▶ _AIM OF THE TASK_
Convert every line of text in the rows below into a Markdown table with two columns, No. and Text. Number the lines in order and leave out any blank lines.

▶ _DATASET RECORDS_
########################################

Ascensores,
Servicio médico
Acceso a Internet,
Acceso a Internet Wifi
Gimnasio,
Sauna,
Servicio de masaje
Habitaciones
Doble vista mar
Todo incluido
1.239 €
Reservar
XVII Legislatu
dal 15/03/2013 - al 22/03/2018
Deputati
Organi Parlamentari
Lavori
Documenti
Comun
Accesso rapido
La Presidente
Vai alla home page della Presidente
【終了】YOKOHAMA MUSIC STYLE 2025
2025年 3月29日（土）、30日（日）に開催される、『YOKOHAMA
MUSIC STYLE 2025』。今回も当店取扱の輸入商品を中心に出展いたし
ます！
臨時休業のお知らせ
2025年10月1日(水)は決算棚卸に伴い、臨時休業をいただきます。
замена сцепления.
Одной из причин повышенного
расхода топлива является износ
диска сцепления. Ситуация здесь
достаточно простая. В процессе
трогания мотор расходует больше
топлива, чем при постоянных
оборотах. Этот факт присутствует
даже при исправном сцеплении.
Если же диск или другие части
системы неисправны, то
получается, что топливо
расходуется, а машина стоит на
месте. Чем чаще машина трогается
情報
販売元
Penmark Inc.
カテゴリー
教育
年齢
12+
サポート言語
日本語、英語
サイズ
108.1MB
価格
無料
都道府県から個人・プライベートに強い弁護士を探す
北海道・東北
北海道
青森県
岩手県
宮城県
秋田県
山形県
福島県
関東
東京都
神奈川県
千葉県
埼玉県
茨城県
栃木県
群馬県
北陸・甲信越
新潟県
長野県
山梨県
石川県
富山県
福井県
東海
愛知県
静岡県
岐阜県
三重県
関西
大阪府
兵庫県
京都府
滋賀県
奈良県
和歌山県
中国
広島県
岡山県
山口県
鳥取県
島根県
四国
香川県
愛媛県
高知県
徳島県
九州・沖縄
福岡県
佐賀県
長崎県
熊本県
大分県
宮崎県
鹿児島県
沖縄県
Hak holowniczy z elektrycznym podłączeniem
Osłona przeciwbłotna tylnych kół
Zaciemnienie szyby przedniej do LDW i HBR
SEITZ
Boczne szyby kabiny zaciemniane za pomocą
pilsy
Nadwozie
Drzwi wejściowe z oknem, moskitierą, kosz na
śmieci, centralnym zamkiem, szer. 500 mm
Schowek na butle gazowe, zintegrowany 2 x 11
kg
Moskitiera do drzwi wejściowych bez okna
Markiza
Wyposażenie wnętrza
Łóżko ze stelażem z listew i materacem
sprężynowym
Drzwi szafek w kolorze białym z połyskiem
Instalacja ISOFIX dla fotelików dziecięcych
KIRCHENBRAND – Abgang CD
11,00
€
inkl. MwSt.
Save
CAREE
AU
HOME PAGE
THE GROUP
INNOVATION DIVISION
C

########################################

▶ _SOLUTION TO THIS TASK_
| No. | Text |
|---|---|
| 1 | Ascensores, |
| 2 | Servicio médico |
| 3 | Acceso a Internet, |
| 4 | Acceso a Internet Wifi |
| 5 | Gimnasio, |
| 6 | Sauna, |
| 7 | Servicio de masaje |
| 8 | Habitaciones |
| 9 | Doble vista mar |
| 10 | Todo incluido |
| 11 | 1.239 € |
| 12 | Reservar |
| 13 | XVII Legislatu |
| 14 | dal 15/03/2013 - al 22/03/2018 |
| 15 | Deputati |
| 16 | Organi Parlamentari |
| 17 | Lavori |
| 18 | Documenti |
| 19 | Comun |
| 20 | Accesso rapido |
| 21 | La Presidente |
| 22 | Vai alla home page della Presidente |
| 23 | 【終了】YOKOHAMA MUSIC STYLE 2025 |
| 24 | 2025年 3月29日（土）、30日（日）に開催される、『YOKOHAMA |
| 25 | MUSIC STYLE 2025』。今回も当店取扱の輸入商品を中心に出展いたし |
| 26 | ます！ |
| 27 | 臨時休業のお知らせ |
| 28 | 2025年10月1日(水)は決算棚卸に伴い、臨時休業をいただきます。 |
| 29 | замена сцепления. |
| 30 | Одной из причин повышенного |
| 31 | расхода топлива является износ |
| 32 | диска сцепления. Ситуация здесь |
| 33 | достаточно простая. В процессе |
| 34 | трогания мотор расходует больше |
| 35 | топлива, чем при постоянных |
| 36 | оборотах. Этот факт присутствует |
| 37 | даже при исправном сцеплении. |
| 38 | Если же диск или другие части |
| 39 | системы неисправны, то |
| 40 | получается, что топливо |
| 41 | расходуется, а машина стоит на |
| 42 | месте. Чем чаще машина трогается |
| 43 | 情報 |
| 44 | 販売元 |
| 45 | Penmark Inc. |
| 46 | カテゴリー |
| 47 | 教育 |
| 48 | 年齢 |
| 49 | 12+ |
| 50 | サポート言語 |
| 51 | 日本語、英語 |
| 52 | サイズ |
| 53 | 108.1MB |
| 54 | 価格 |
| 55 | 無料 |
| 56 | 都道府県から個人・プライベートに強い弁護士を探す |
| 57 | 北海道・東北 |
| 58 | 北海道 |
| 59 | 青森県 |
| 60 | 岩手県 |
| 61 | 宮城県 |
| 62 | 秋田県 |
| 63 | 山形県 |
| 64 | 福島県 |
| 65 | 関東 |
| 66 | 東京都 |
| 67 | 神奈川県 |
| 68 | 千葉県 |
| 69 | 埼玉県 |
| 70 | 茨城県 |
| 71 | 栃木県 |
| 72 | 群馬県 |
| 73 | 北陸・甲信越 |
| 74 | 新潟県 |
| 75 | 長野県 |
| 76 | 山梨県 |
| 77 | 石川県 |
| 78 | 富山県 |
| 79 | 福井県 |
| 80 | 東海 |
| 81 | 愛知県 |
| 82 | 静岡県 |
| 83 | 岐阜県 |
| 84 | 三重県 |
| 85 | 関西 |
| 86 | 大阪府 |
| 87 | 兵庫県 |
| 88 | 京都府 |
| 89 | 滋賀県 |
| 90 | 奈良県 |
| 91 | 和歌山県 |
| 92 | 中国 |
| 93 | 広島県 |
| 94 | 岡山県 |
| 95 | 山口県 |
| 96 | 鳥取県 |
| 97 | 島根県 |
| 98 | 四国 |
| 99 | 香川県 |
| 100 | 愛媛県 |
| 101 | 高知県 |
| 102 | 徳島県 |
| 103 | 九州・沖縄 |
| 104 | 福岡県 |
| 105 | 佐賀県 |
| 106 | 長崎県 |
| 107 | 熊本県 |
| 108 | 大分県 |
| 109 | 宮崎県 |
| 110 | 鹿児島県 |
| 111 | 沖縄県 |
| 112 | Hak holowniczy z elektrycznym podłączeniem |
| 113 | Osłona przeciwbłotna tylnych kół |
| 114 | Zaciemnienie szyby przedniej do LDW i HBR |
| 115 | SEITZ |
| 116 | Boczne szyby kabiny zaciemniane za pomocą |
| 117 | pilsy |
| 118 | Nadwozie |
| 119 | Drzwi wejściowe z oknem, moskitierą, kosz na |
| 120 | śmieci, centralnym zamkiem, szer. 500 mm |
| 121 | Schowek na butle gazowe, zintegrowany 2 x 11 |
| 122 | kg |
| 123 | Moskitiera do drzwi wejściowych bez okna |
| 124 | Markiza |
| 125 | Wyposażenie wnętrza |
| 126 | Łóżko ze stelażem z listew i materacem |
| 127 | sprężynowym |
| 128 | Drzwi szafek w kolorze białym z połyskiem |
| 129 | Instalacja ISOFIX dla fotelików dziecięcych |
| 130 | KIRCHENBRAND – Abgang CD |
| 131 | 11,00 |
| 132 | € |
| 133 | inkl. MwSt. |
| 134 | Save |
| 135 | CAREE |
| 136 | AU |
| 137 | HOME PAGE |
| 138 | THE GROUP |
| 139 | INNOVATION DIVISION |
| 140 | C |